Through the video-sharing sessions, teachers reported that they were able to think more critically about their lessons as well as the knowledge bases they possessed. The discussions also had, to some extent, encouraged teachers to pay more attention to student learning rather than simply focus on examination preparation and results.
“Teachers had to describe their current practices based on the video-recordings, analyse what they did, and why they did what they did; probe into their practice by questioning the assumptions, values and beliefs underlying their practice; and reconstruct their assumptions, values and beliefs by taking an active reflective stance and making decisions for next steps in their practice.”
– Angelia describes the steps teachers take in the process of self-inquiry
The Way Ahead
Moving forward, May Yin and Angelia are keen to study the impact of collaborative teacher learning on student outcomes. “This is a question for the long-term which we have not been able to measure or sense yet, but we do believe that there can be positive outcomes for students,” Angelia shares.
For now, May Yin and Angelia are working on bringing about sustainable change in the department. They believe that focusing on shifting teachers’ beliefs, dispositions and attitudes is key to shifting classroom practices to impact student outcomes. “This remains a work-in-progress as we found the focus on examinations to be quite strong but we hope over time to shift the emphasis to a focus on students as learners,” Angelia says.
May Yin and Angelia are also working on building a viable model of teacher collaboration that would ensure teachers continue to develop professionally and eventually mentor other colleagues.

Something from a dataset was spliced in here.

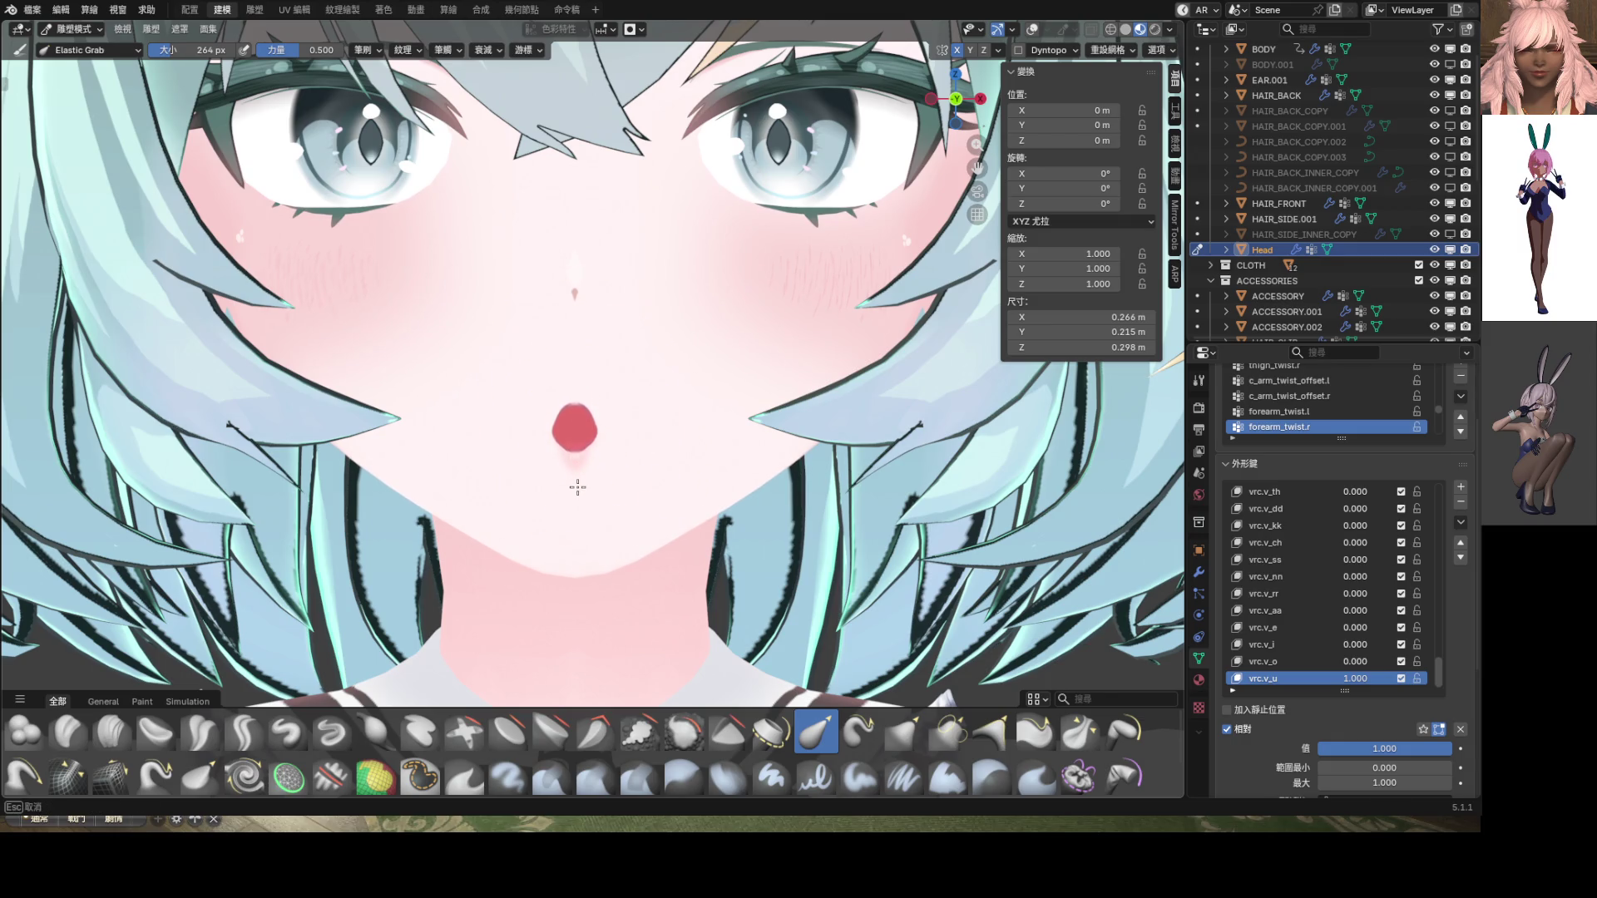
pyautogui.scroll(-2, 581, 490)
pyautogui.scroll(3, 586, 447)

“There is a need to review our conventional approaches to teacher learning. We want teachers to co-construct their lessons and co-teach,” May Yin says. Both Angelia and May Yin stress the importance of rigorously planning the appropriate structures and learning experiences for teachers to develop the necessary competencies. Teacher professional learning, they add, is best situated in classroom and school contexts.
May Yin concludes that collaborating professionally is more than just putting people together. “It is about taking into account the myriad of factors that will contribute to the most conducive ecosystem for teacher and student learning,” she says.